Thoughts about a Piece by One of Our Own

Frequent (and excellent) contributor to this blog, Shiloh Carroll, had a piece published by The Public Medievalist on 28 November 2017, "Race in a Song of Ice and Fire: Medievalism Posing as Authenticity." The note must be made first that the Society takes no small pleasure in one of its most prominent members having such a piece published in such a place.

Carroll's piece, part of a series in The Public Medievalist on race and racism in the Middle Ages, explicates the prevailing whiteness of fantasy literature and some of its historical underpinnings, working in part from Helen Young's earlier studies. It usefully asserts that "our fantasy literature’s treatment of race [is] rooted in thinking from the 1930s, 40s, and 50s" and situates Martin's Song of Ice and Fire series firmly therein. Carroll then provides a wealth of popular sourcing for investigations into how Martin tries--and ultimately fails--to negotiate the tensions of refiguration and accuracy and expounds upon how those failures reinforce the skewed and segregationist notions of the early-to-mid 20th century--and how those notions find repugnant voice in fan communities that purport to know the "real" medieval, but only through the medievalist whose "feedback loop" origins Carroll details. She ends with a call echoing much of the work already done in this webspace and elsewhere to foster and promote a wider, more inclusive view of the Middle Ages--a call which still needs to be answered far more forcefully and thoroughly than it has yet been.

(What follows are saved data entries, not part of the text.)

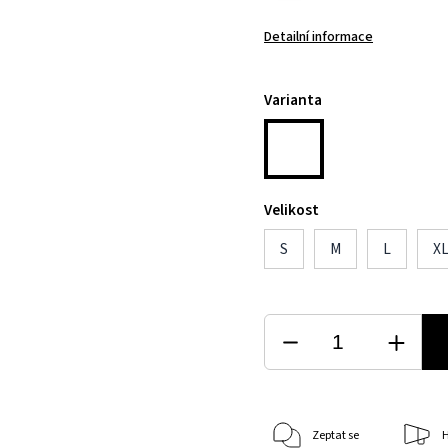
Detailní informace
Varianta
Velikost
S
M
L
X
Zeptat se
H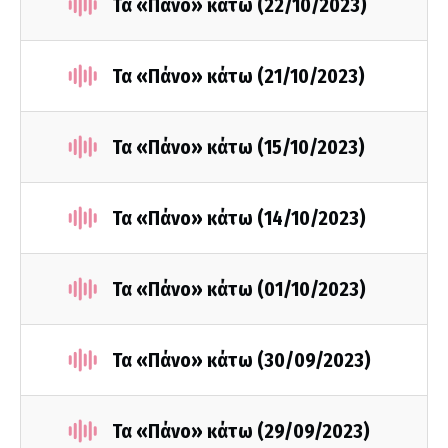
Τα «Πάνο» κάτω (22/10/2023)
Τα «Πάνο» κάτω (21/10/2023)
Τα «Πάνο» κάτω (15/10/2023)
Τα «Πάνο» κάτω (14/10/2023)
Τα «Πάνο» κάτω (01/10/2023)
Τα «Πάνο» κάτω (30/09/2023)
Τα «Πάνο» κάτω (29/09/2023)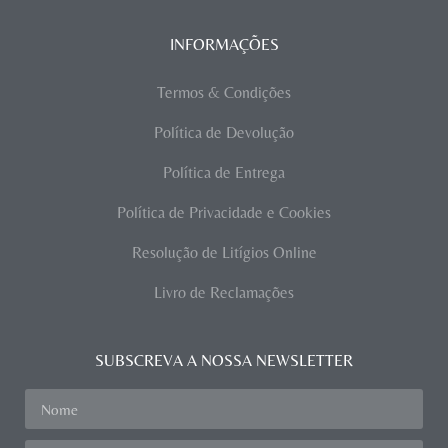
INFORMAÇÕES
Termos & Condições
Política de Devolução
Política de Entrega
Política de Privacidade e Cookies
Resolução de Litígios Online
Livro de Reclamações
SUBSCREVA A NOSSA NEWSLETTER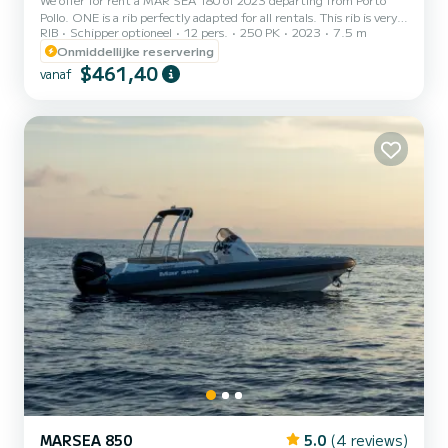
Pollo. ONE is a rib perfectly adapted for all rentals. This rib is very
RIB
Schipper optioneel
12 pers.
250 PK
2023
7.5 m
pleasant to handle for a week cruise or more. You are guaranteed to
spend an exceptional day or week on this 8 meter boat. The
Onmiddellijke reservering
capacity of this boat is passengers. U kunt uw reserveringsaanvraag
$461,40
vanaf
naar ons sturen op SamBoat!
MARSEA 850
5.0
(4 reviews)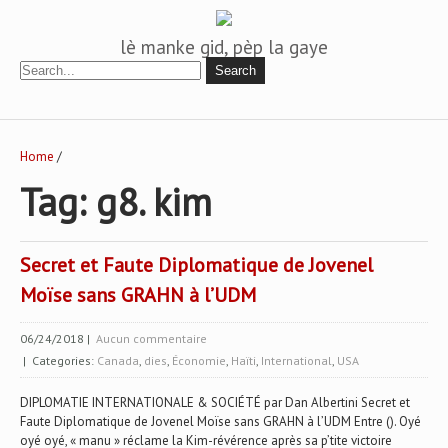
lè manke gid, pèp la gaye
Home
/
Tag: g8. kim
Secret et Faute Diplomatique de Jovenel
Moïse sans GRAHN à l’UDM
06/24/2018
|
Aucun commentaire
| Categories:
Canada
,
dies
,
Économie
,
Haïti
,
International
,
USA
DIPLOMATIE INTERNATIONALE & SOCIÉTÉ par Dan Albertini Secret et
Faute Diplomatique de Jovenel Moïse sans GRAHN à l’UDM Entre (). Oyé
oyé oyé, « manu » réclame la Kim-révérence après sa p’tite victoire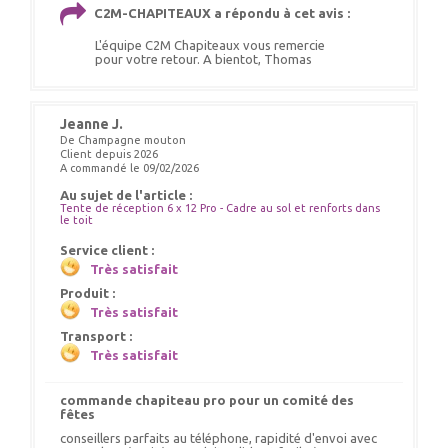
C2M-CHAPITEAUX a répondu à cet avis :
L'équipe C2M Chapiteaux vous remercie
pour votre retour. A bientot, Thomas
Jeanne J.
De Champagne mouton
Client depuis 2026
A commandé le 09/02/2026
Au sujet de l'article :
Tente de réception 6 x 12 Pro - Cadre au sol et renforts dans
le toit
Service client :
Très satisfait
Produit :
Très satisfait
Transport :
Très satisfait
commande chapiteau pro pour un comité des
fêtes
conseillers parfaits au téléphone, rapidité d'envoi avec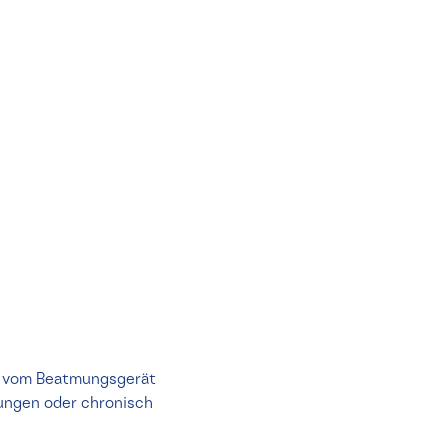
ig vom Beatmungsgerät
kungen oder chronisch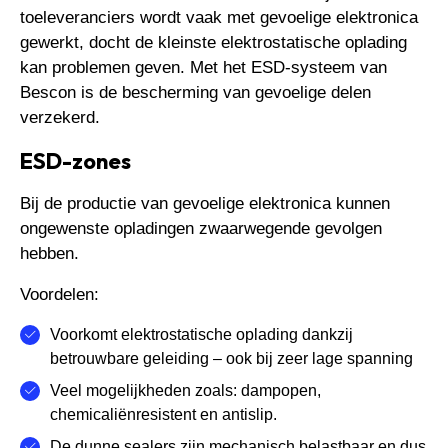
toeleveranciers wordt vaak met gevoelige elektronica
gewerkt, docht de kleinste elektrostatische oplading
kan problemen geven. Met het ESD-systeem van
Bescon is de bescherming van gevoelige delen
verzekerd.
ESD-zones
Bij de productie van gevoelige elektronica kunnen
ongewenste opladingen zwaarwegende gevolgen
hebben.
Voordelen:
Voorkomt elektrostatische oplading dankzij
betrouwbare geleiding – ook bij zeer lage spanning
Veel mogelijkheden zoals: dampopen,
chemicaliënresistent en antislip.
De dunne sealers zijn mechanisch belastbaar en dus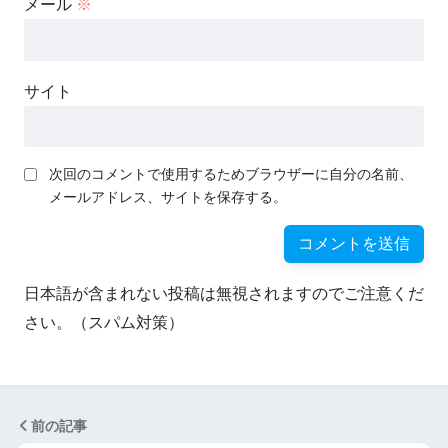
メール
※
サイト
次回のコメントで使用するためブラウザーに自分の名前、
メールアドレス、サイトを保存する。
日本語が含まれない投稿は無視されますのでご注意くだ
さい。（スパム対策）
前の記事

Having had the pleasure of reading much of what Carroll writes, I find much in the article familiar--and correct. Looking at the Public Medievalist piece, I note with some interest the comments Carroll makes about the feeling of accuracy--that the facts do not matter nearly so much as the impressions of authenticity created and fostered by the dominant tendencies of fantasy literature, and that those most in need of adjusting their views are the least likely to do so. While all of us are guilty of confirmation bias to some extent (and some more than others), the overwhelming push to cleave to a vision of history constructed from overt fiction (or even the constructed "non-fiction" of the Victorian medievalists whose work still informs much English-language public understanding of the Middle Ages) is and remains troubling. That the fiction is seen as the truth is worrisome for other reasons entirely--although it is unsurprising (hell, the fact that "fiction" is the definitional standard speaks to it). But that it is no surprise does not mean it ought to be accepted, and Carroll's call for medievalists to work against that acceptance bears repeating.

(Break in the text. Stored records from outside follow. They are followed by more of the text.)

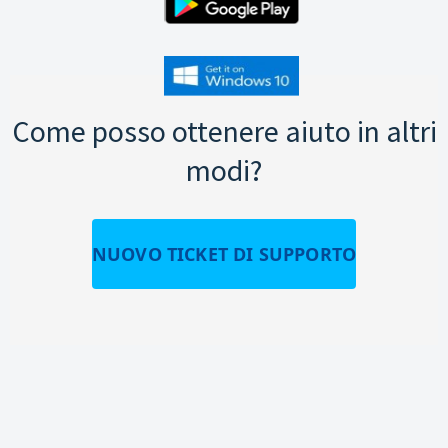
Come posso ottenere aiuto in altri
modi?
NUOVO TICKET DI SUPPORTO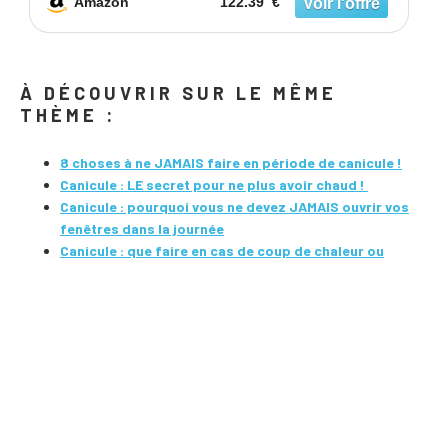
Amazon
122.39 €
À DÉCOUVRIR SUR LE MÊME
THÈME :
8 choses à ne JAMAIS faire en période de canicule !
Canicule : LE secret pour ne plus avoir chaud !
Canicule : pourquoi vous ne devez JAMAIS ouvrir vos
fenêtres dans la journée
Canicule : que faire en cas de coup de chaleur ou
d'insolation ?
Dormir au frais pendant la canicule : c'est possible
grâce à cette astuce infaillible !
Les risques de la chaleur extrême sur la santé
Pourquoi nos villes ne sont pas adaptées au
changement climatique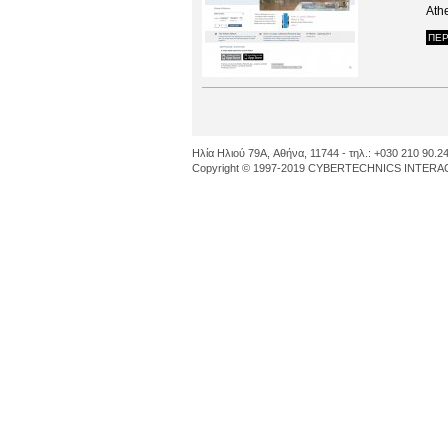
Ath
ΠΕΡ
Ηλία Ηλιού 79A, Αθήνα, 11744 - τηλ.: +030 210 90.24
Copyright © 1997-2019 CYBERTECHNICS INTERACT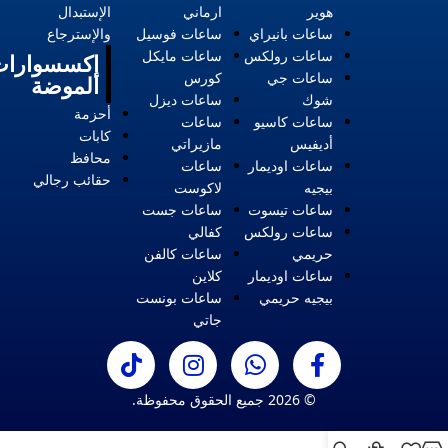
هوير
ارماني
الإستبدال
ساعات بانيراي
ساعات فوسيل
والإسترجاع
ساعات رولكس
ساعات مايكل
إكسسوارات
ساعات جي
كورس
الموضة
شوك
ساعات ديزل
أحزمة
ساعات كاسيو
ساعات
كابات
أديفيس
مازيراتي
محافظ
ساعات اوديمار
ساعات
حقائب رجالي
بيجيه
لاكوست
ساعات تيسوت
ساعات جست
ساعات رولكس
كفالي
حريمي
ساعات كالفن
ساعات اوديمار
كلاين
بيجيه حريمي
ساعات بونست
جاتي
© 2026 جميع الحقوق محفوظة.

Another tack suggests itself, as well. If fiction is the primary venue through which people come to the past--and I would agree that it is for many--then those who write fiction should work to create the same kind of nuanced worlds that Carroll and others call for us to show the medieval as being. That is, more inclusive fictions need writing--and reading and teaching. Some are moving in such directions already, to be sure, and still others have long worked within them (LeGuin comes to mind for me as an example). The more who join them, though, the better.